══ Extracted data ══

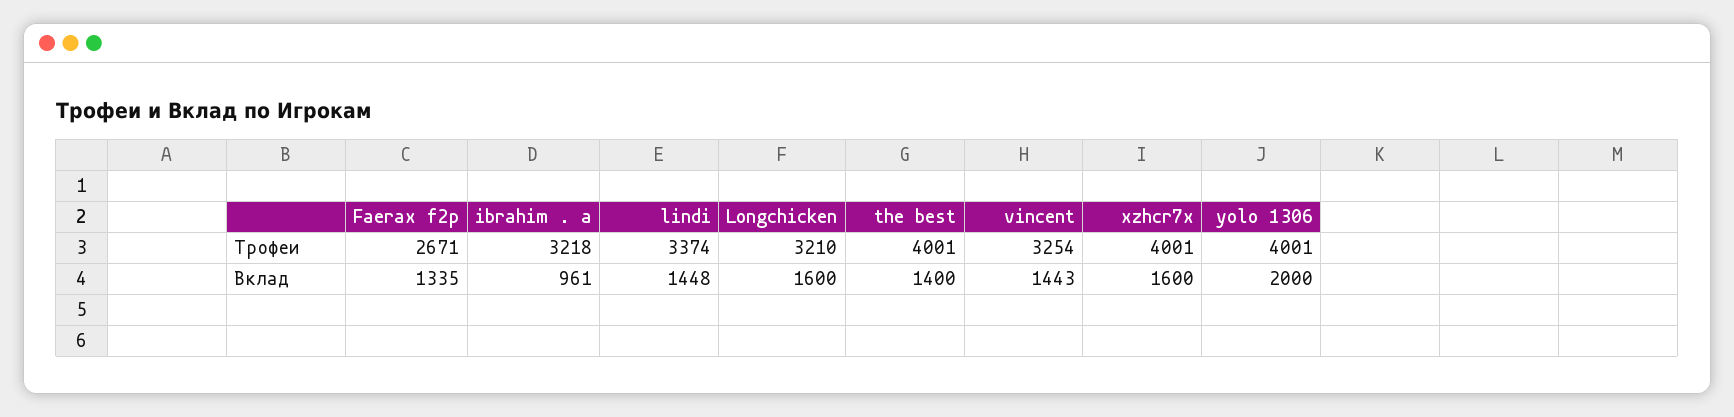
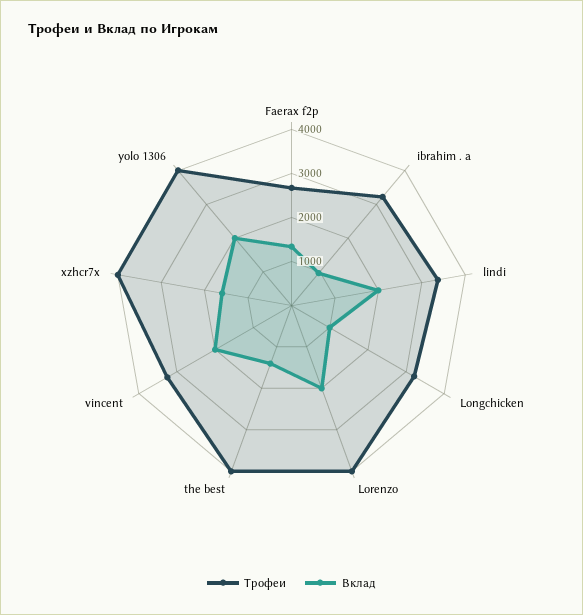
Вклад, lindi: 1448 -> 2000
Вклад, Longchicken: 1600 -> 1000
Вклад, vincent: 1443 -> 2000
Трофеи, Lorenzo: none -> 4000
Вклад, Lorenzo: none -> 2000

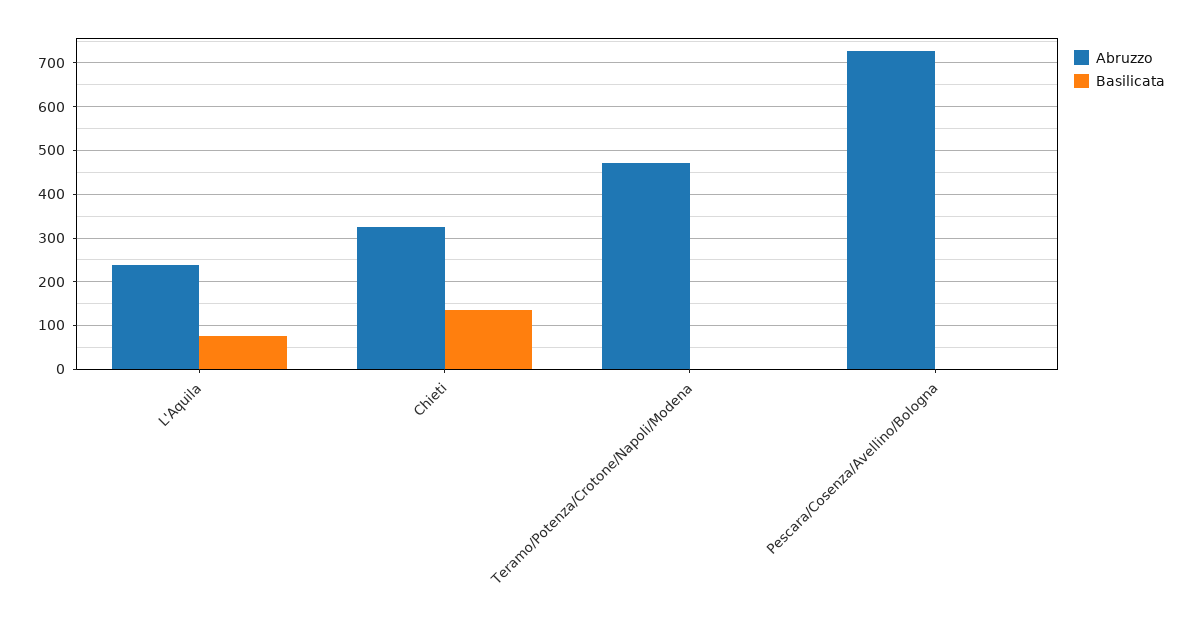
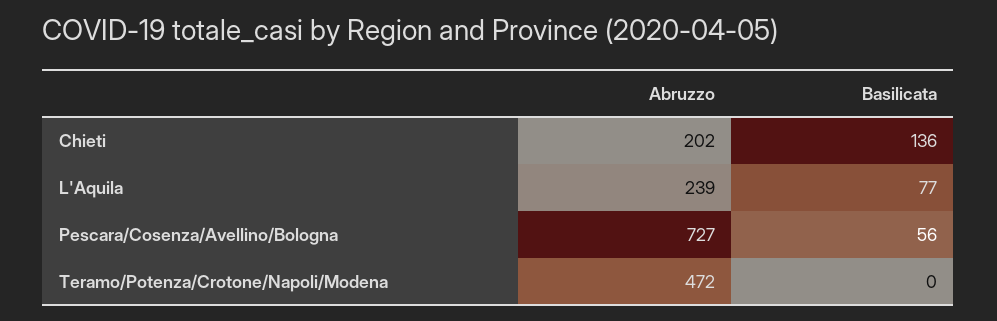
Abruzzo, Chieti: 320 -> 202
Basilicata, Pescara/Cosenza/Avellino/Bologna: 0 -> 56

═══
══ Extracted data ══

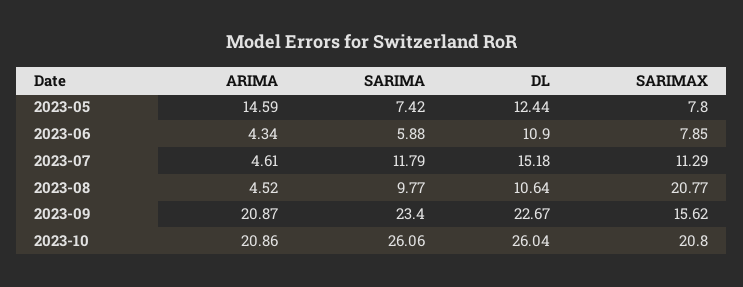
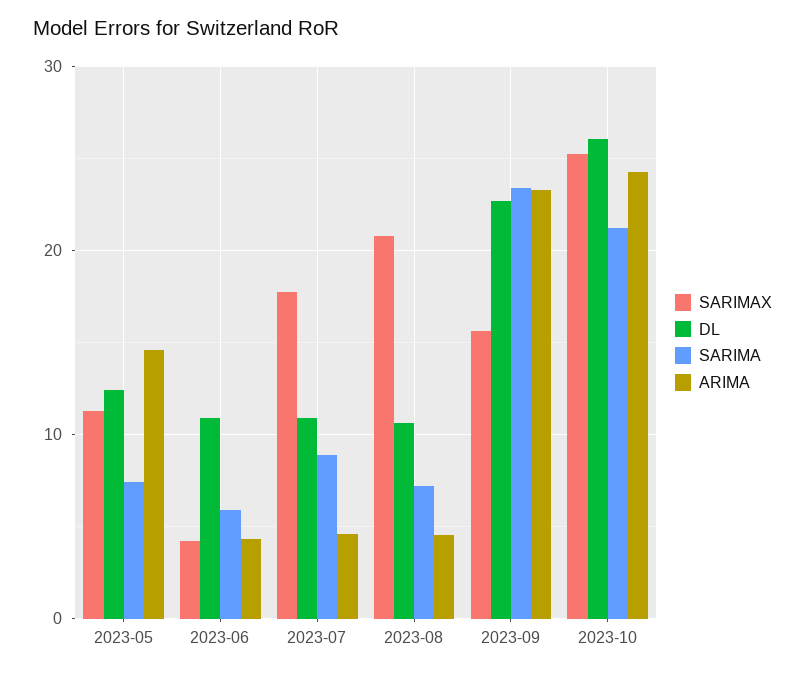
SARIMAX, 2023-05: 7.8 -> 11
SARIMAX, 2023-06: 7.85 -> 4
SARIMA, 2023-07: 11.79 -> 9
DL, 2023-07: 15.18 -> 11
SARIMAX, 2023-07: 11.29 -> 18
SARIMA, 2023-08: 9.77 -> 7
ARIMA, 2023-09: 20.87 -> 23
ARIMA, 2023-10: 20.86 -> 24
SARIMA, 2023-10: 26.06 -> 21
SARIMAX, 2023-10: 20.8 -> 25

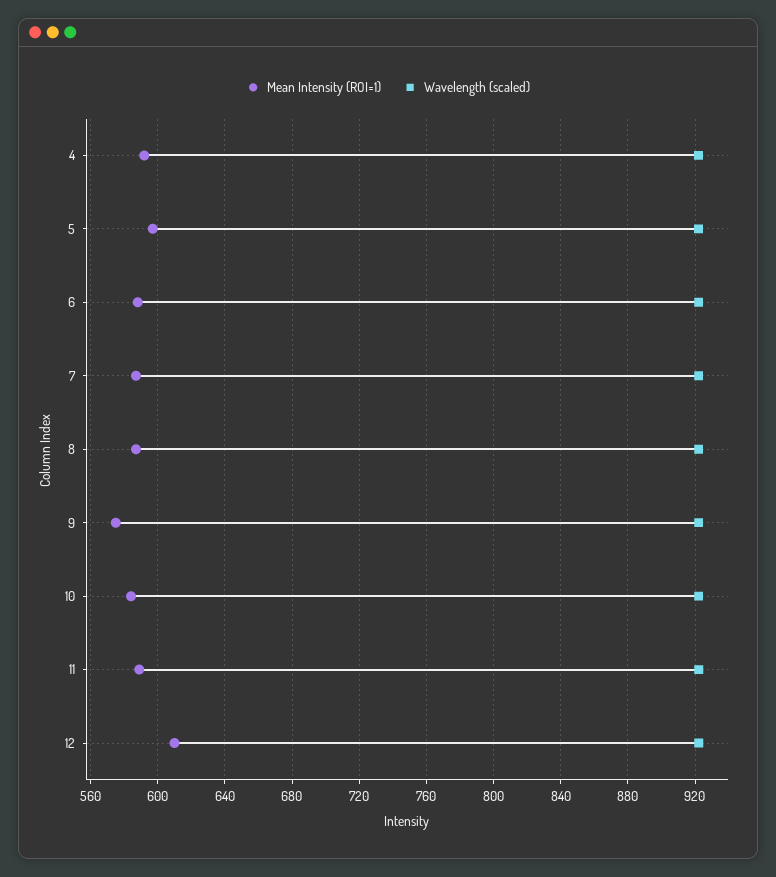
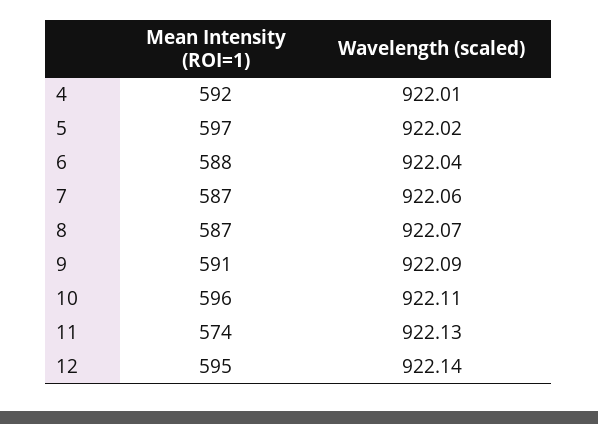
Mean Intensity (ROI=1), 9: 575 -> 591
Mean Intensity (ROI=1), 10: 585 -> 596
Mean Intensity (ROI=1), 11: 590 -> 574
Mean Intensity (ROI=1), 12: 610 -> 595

═══
══ Extracted data ══

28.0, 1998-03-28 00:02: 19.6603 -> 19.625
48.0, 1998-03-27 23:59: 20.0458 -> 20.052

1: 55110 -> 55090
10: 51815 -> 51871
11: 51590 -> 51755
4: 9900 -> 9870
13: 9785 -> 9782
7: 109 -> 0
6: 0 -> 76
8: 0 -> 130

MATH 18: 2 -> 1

═══

Look above for the line with "Трофеи, Lorenzo: none -> 4000" and the line with "Basilicata, Pescara/Cosenza/Avellino/Bologna: 0". Output those two and everything between them exactly, pictures excluded.

Трофеи, Lorenzo: none -> 4000
Вклад, Lorenzo: none -> 2000

Abruzzo, Chieti: 320 -> 202
Basilicata, Pescara/Cosenza/Avellino/Bologna: 0 -> 56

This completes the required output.